EXERCISE
Please copy the data exactly as it stands, minus the images.

Saved entries:
-- Opening Marker --
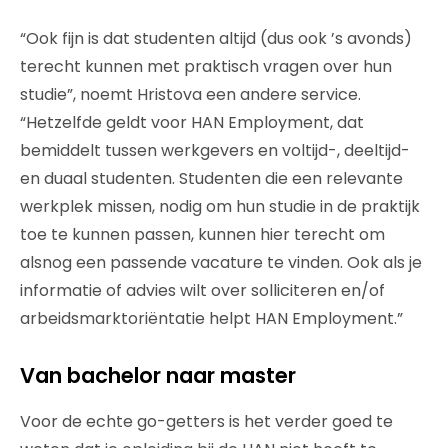
“Ook fijn is dat studenten altijd (dus ook ’s avonds)
terecht kunnen met praktisch vragen over hun
studie”, noemt Hristova een andere service.
“Hetzelfde geldt voor HAN Employment, dat
bemiddelt tussen werkgevers en voltijd-, deeltijd-
en duaal studenten. Studenten die een relevante
werkplek missen, nodig om hun studie in de praktijk
toe te kunnen passen, kunnen hier terecht om
alsnog een passende vacature te vinden. Ook als je
informatie of advies wilt over solliciteren en/of
arbeidsmarktoriëntatie helpt HAN Employment.”
Van bachelor naar master
Voor de echte go-getters is het verder goed te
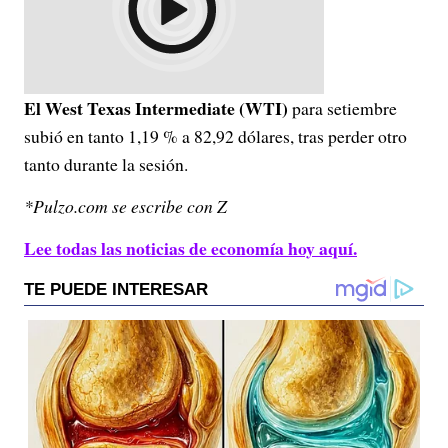
El West Texas Intermediate (WTI)
para setiembre
subió en tanto 1,19 % a 82,92 dólares, tras perder otro
tanto durante la sesión.
*Pulzo.com se escribe con Z
Lee todas las noticias de economía hoy aquí.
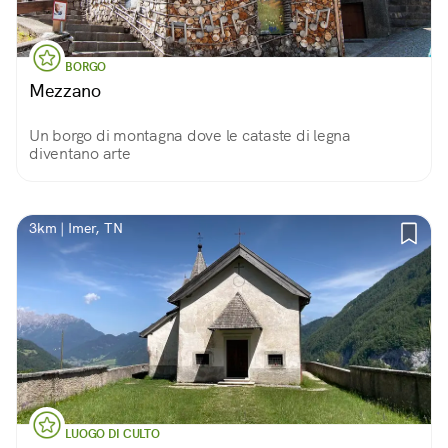
BORGO
Mezzano
Un borgo di montagna dove le cataste di legna
diventano arte
3km | Imer, TN
LUOGO DI CULTO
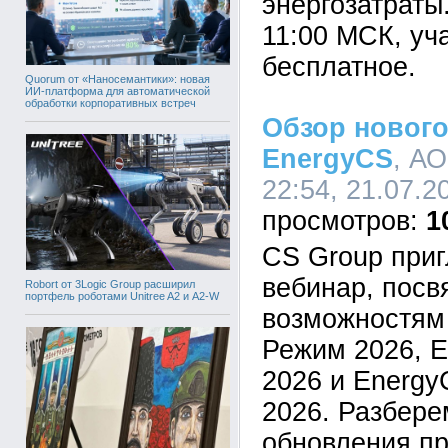
энергозатраты
11:00 МСК, уч
бесплатное.
Quorum от «Наносемантики»: новая
ИИ-платформа для автоматической
обработки корпоративных встреч
Обзор новог
EnergyCS
, А
22:54, 21.07.2
1
CS Group при
вебинар, пос
Robort от 3Logic Group расширил
портфель роботами Unitree A2 и A2-W
возможностям
Режим 2026, 
2026 и Energy
2026. Разбер
обновления п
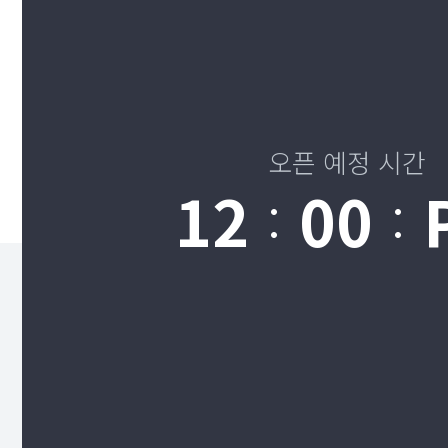
오픈 예정 시간
12
00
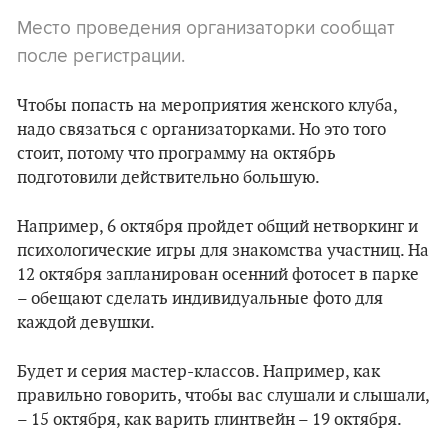
Место проведения организаторки сообщат
после регистрации.
Чтобы попасть на мероприятия женского клуба,
надо связаться с организаторками. Но это того
стоит, потому что программу на октябрь
подготовили действительно большую.
Например, 6 октября пройдет общий нетворкинг и
психологические игры для знакомства участниц. На
12 октября запланирован осенний фотосет в парке
– обещают сделать индивидуальные фото для
каждой девушки.
Будет и серия мастер-классов. Например, как
правильно говорить, чтобы вас слушали и слышали,
– 15 октября, как варить глинтвейн – 19 октября.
-- Closing Marker --
RESPONSE
“Ook fijn is dat studenten altijd (dus ook ’s avonds)
terecht kunnen met praktisch vragen over hun
studie”, noemt Hristova een andere service.
“Hetzelfde geldt voor HAN Employment, dat
bemiddelt tussen werkgevers en voltijd-, deeltijd-
en duaal studenten. Studenten die een relevante
werkplek missen, nodig om hun studie in de praktijk
toe te kunnen passen, kunnen hier terecht om
alsnog een passende vacature te vinden. Ook als je
informatie of advies wilt over solliciteren en/of
arbeidsmarktoriëntatie helpt HAN Employment.”
Van bachelor naar master
Voor de echte go-getters is het verder goed te
El West Texas Intermediate (WTI)
para setiembre
subió en tanto 1,19 % a 82,92 dólares, tras perder otro
tanto durante la sesión.
*Pulzo.com se escribe con Z
Lee todas las noticias de economía hoy aquí.
BORGO
Mezzano
Un borgo di montagna dove le cataste di legna
diventano arte
3km | Imer, TN
LUOGO DI CULTO
энергозатраты
11:00 МСК, уч
бесплатное.
Quorum от «Наносемантики»: новая
ИИ-платформа для автоматической
обработки корпоративных встреч
Обзор новог
EnergyCS
, А
22:54, 21.07.2
1
CS Group при
вебинар, пос
Robort от 3Logic Group расширил
портфель роботами Unitree A2 и A2-W
возможностям
Режим 2026, 
2026 и Energy
2026. Разбер
обновления п
오픈 예정 시간
12
00
Место проведения организаторки сообщат
после регистрации.
Чтобы попасть на мероприятия женского клуба,
надо связаться с организаторками. Но это того
стоит, потому что программу на октябрь
подготовили действительно большую.
Например, 6 октября пройдет общий нетворкинг и
психологические игры для знакомства участниц. На
12 октября запланирован осенний фотосет в парке
– обещают сделать индивидуальные фото для
каждой девушки.
Будет и серия мастер-классов. Например, как
правильно говорить, чтобы вас слушали и слышали,
– 15 октября, как варить глинтвейн – 19 октября.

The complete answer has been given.